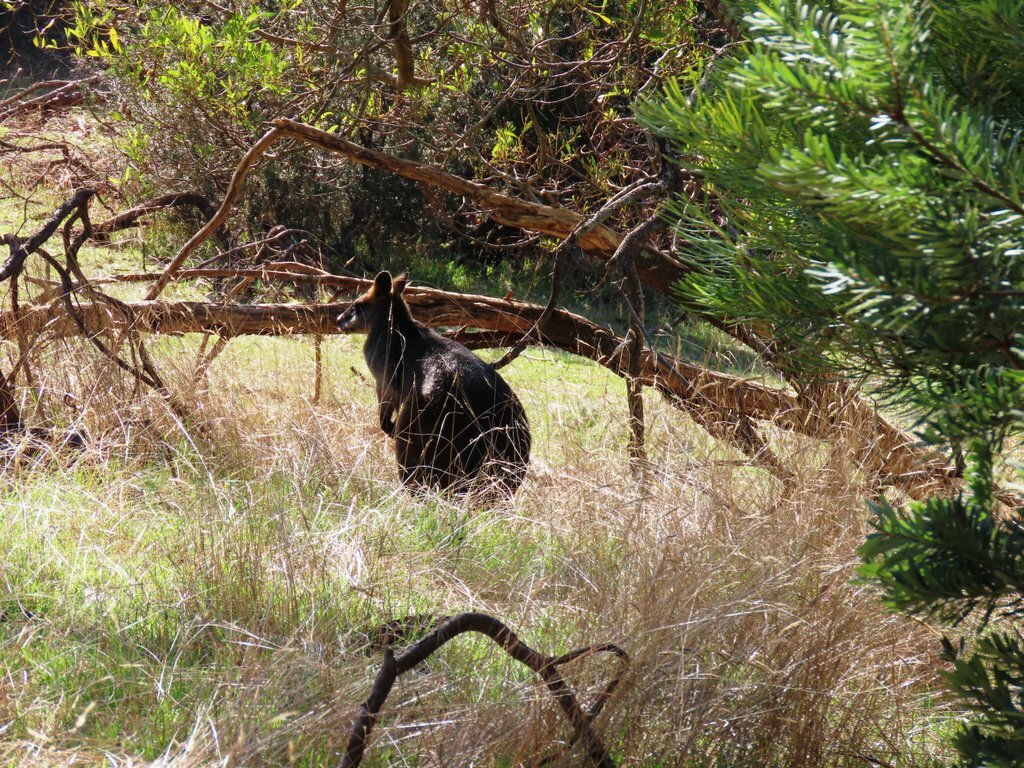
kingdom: Animalia
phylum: Chordata
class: Mammalia
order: Diprotodontia
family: Macropodidae
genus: Wallabia
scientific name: Wallabia bicolor
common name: Swamp wallaby
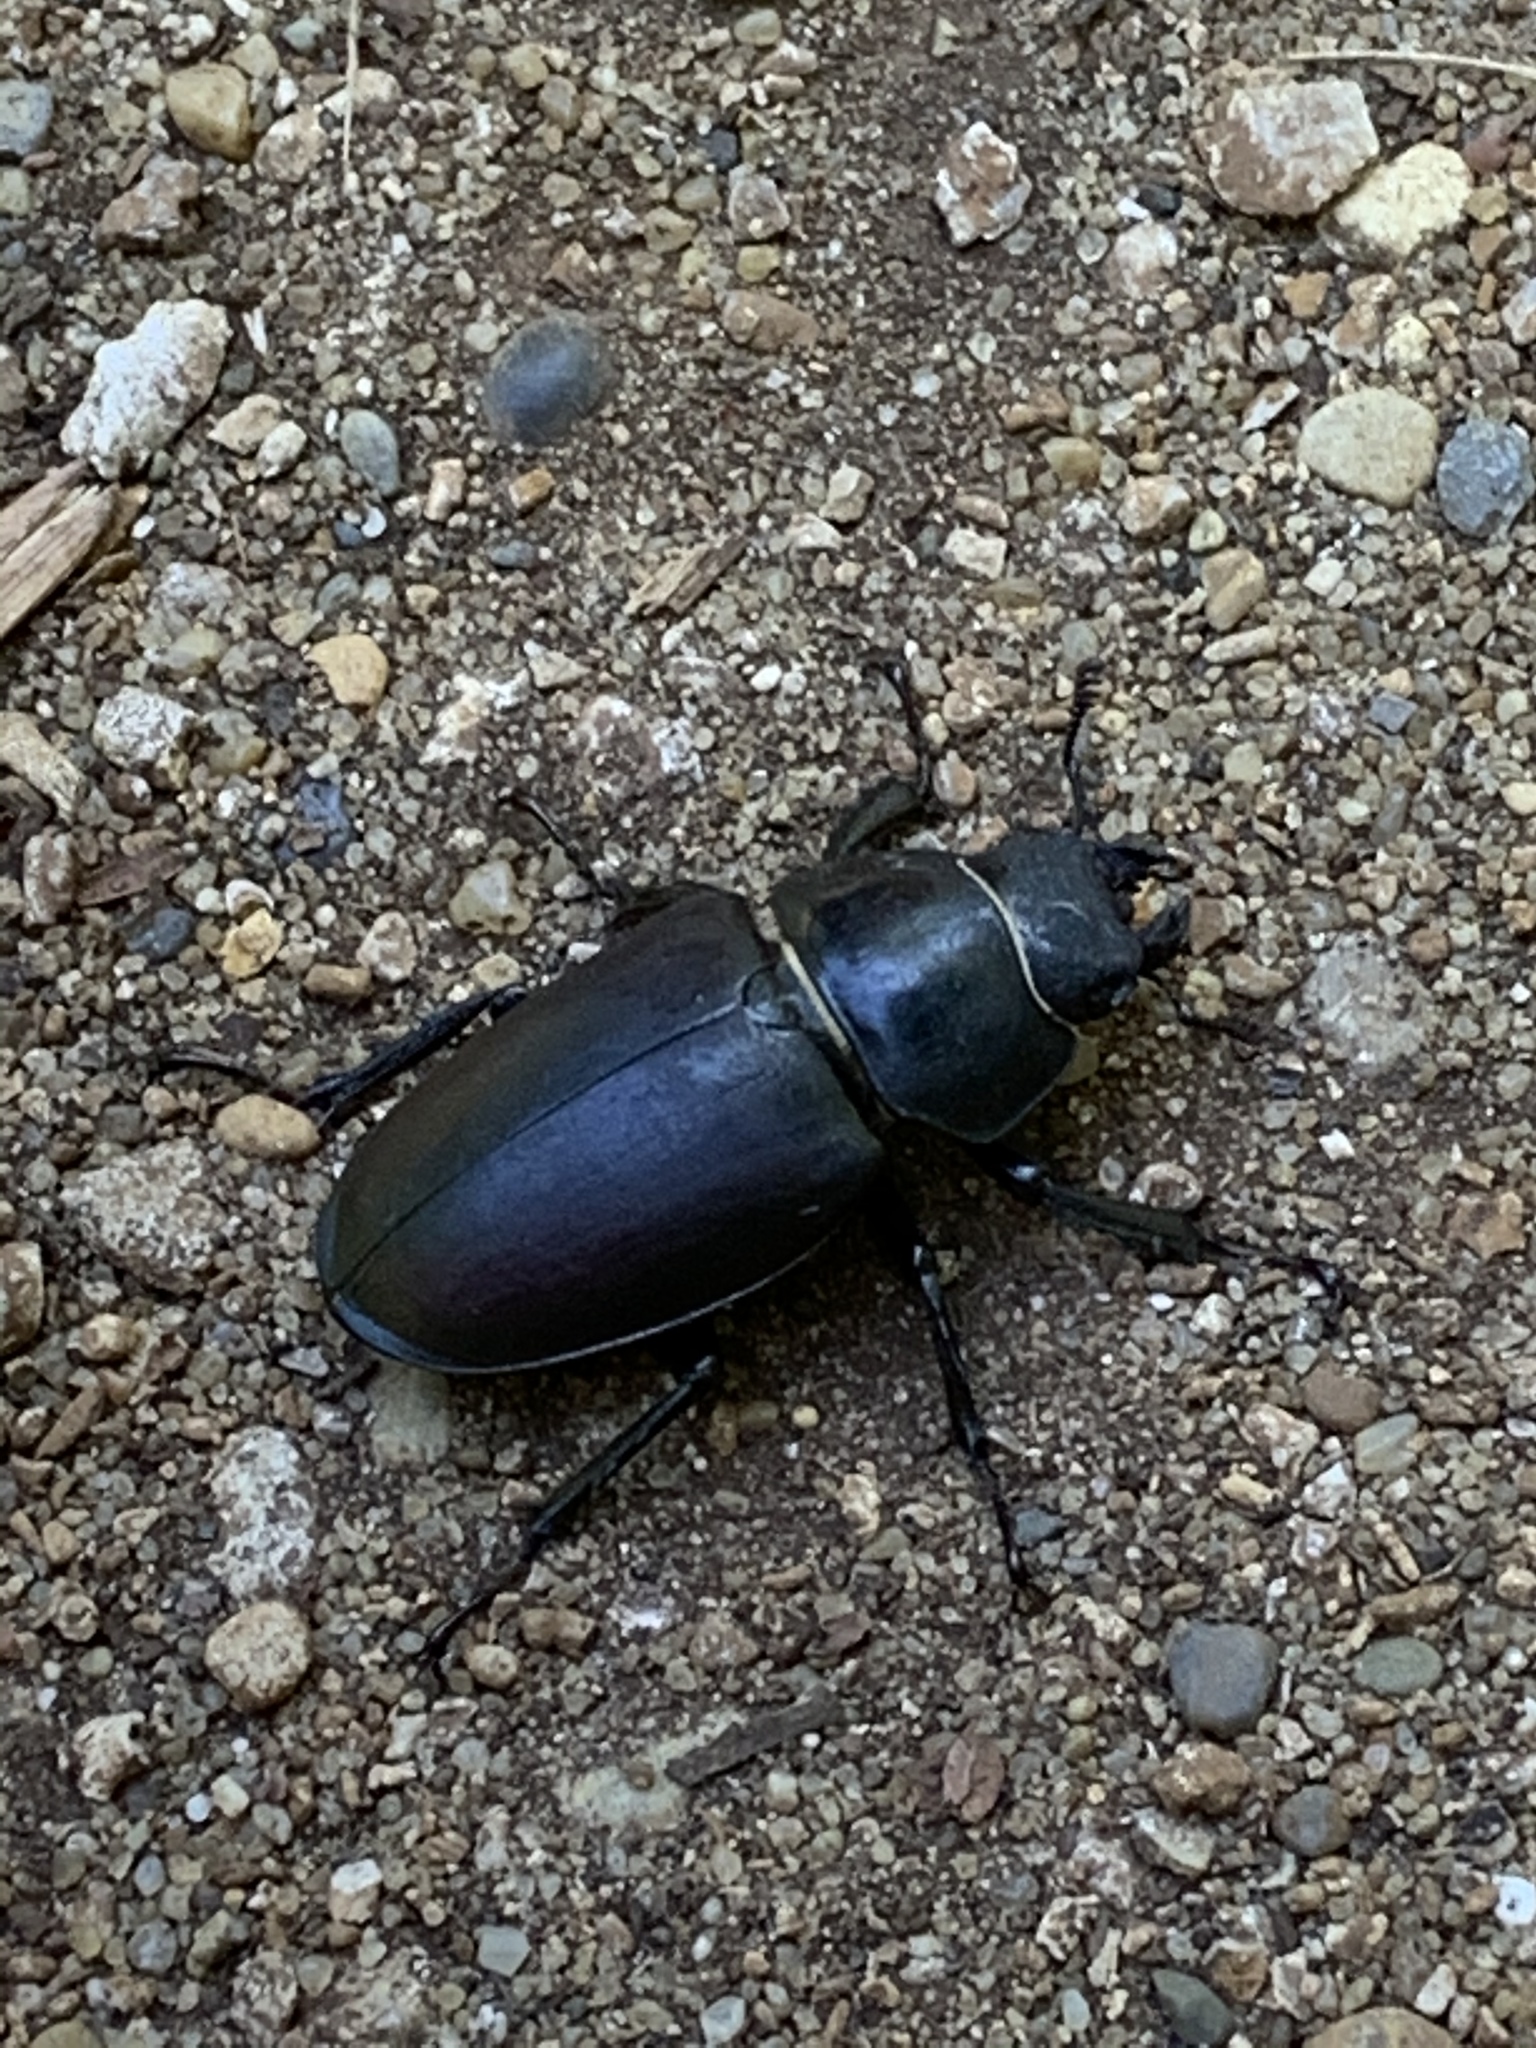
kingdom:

..............................

## Problem
Write out the lines of the material again, switching "common name" to "popular name" wherever it appears and keeping everything else the same. Leave the pictures out.

## Finished answer
kingdom: Animalia
phylum: Chordata
class: Mammalia
order: Diprotodontia
family: Macropodidae
genus: Wallabia
scientific name: Wallabia bicolor
popular name: Swamp wallaby
kingdom:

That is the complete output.